The resulting string representation is something like (I am still doing the right indentation):

[App (=) (two_integer_max_case_def a b)

[App (=) [Const HOL.eq] |||

two_integer_max_case_def a b

[App two_integer_max_case_def a

[App two_integer_max_case_def

[Free two_integer_max_case_def] |||

a [Free a]

] |||

b [Free b]

]

] |||

case b < a of True ⇒ a | False ⇒ b

[App case_bool a b

[App case_bool a

[App case_bool

[Const Product_Type.bool.case_bool] |||

a [Free a]

] ||| b [Free b] ] ||| b < a [App (<) b [App (<) [Const Orderings.ord_class.less] ||| b [Free b] ] ||| a [Free a] ] ] ]

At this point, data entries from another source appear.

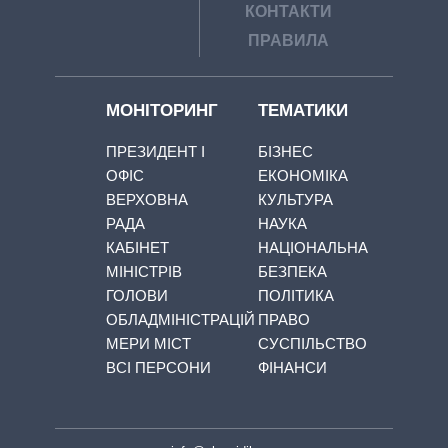
КОНТАКТИ
ПРАВИЛА
МОНІТОРИНГ
ТЕМАТИКИ
ПРЕЗИДЕНТ І
БІЗНЕС
ОФІС
ЕКОНОМІКА
ВЕРХОВНА
КУЛЬТУРА
РАДА
НАУКА
КАБІНЕТ
НАЦІОНАЛЬНА
МІНІСТРІВ
БЕЗПЕКА
ГОЛОВИ
ПОЛІТИКА
ОБЛАДМІНІСТРАЦІЙ
ПРАВО
МЕРИ МІСТ
СУСПІЛЬСТВО
ВСІ ПЕРСОНИ
ФІНАНСИ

This is the result which I tried to find all the time! And now I am wondering - what I am missing here? Why so many people have told me that this endeavour is so hard? But, currently, unfortunatly, it applies to the terms (inner syntax) only. Such can is possible because of the (from https://javadoc.io/doc/de.unruh/scala-isabelle_2.13/latest/de/unruh/isabelle/pure/Term.html):


sealed abstract class Term
final case class Const(name: String, typ: Typ)            // Corresponds to ML constructor 'Const'
final case class Free(name: String, typ: Typ)             // Corresponds to ML constructor 'Free'
final case class Var(name: String, index: Int, typ: Typ)  // Corresponds to ML constructor 'Var'
final case class Abs(name: String, typ: Typ, body: Term)  // Corresponds to ML constructor 'Abs'
final case class Bound private (index: Int)               // Corresponds to ML constructor 'Bound'
final case class App private (fun: Term, arg: Term)       // Corresponds to ML constructor '$'

(And I am still digesting what it means because in Java someone has have introspection/reflection into the function name and arguments but not into function body/code content, but this Scala approach seemingly allows to dive into the content of the body of the class or function!).

My question is - is there similar code (with mathc) possible for parsing theory? i.e. is there
sealed abstract class Theory (or MLValue)
final case class Theorem(...)
final case class Definition(...)

Something like that? Or something completely different one should use for the theory (outer syntax)?

Isabelle provides parsing and pretty-printing facilities for the terms.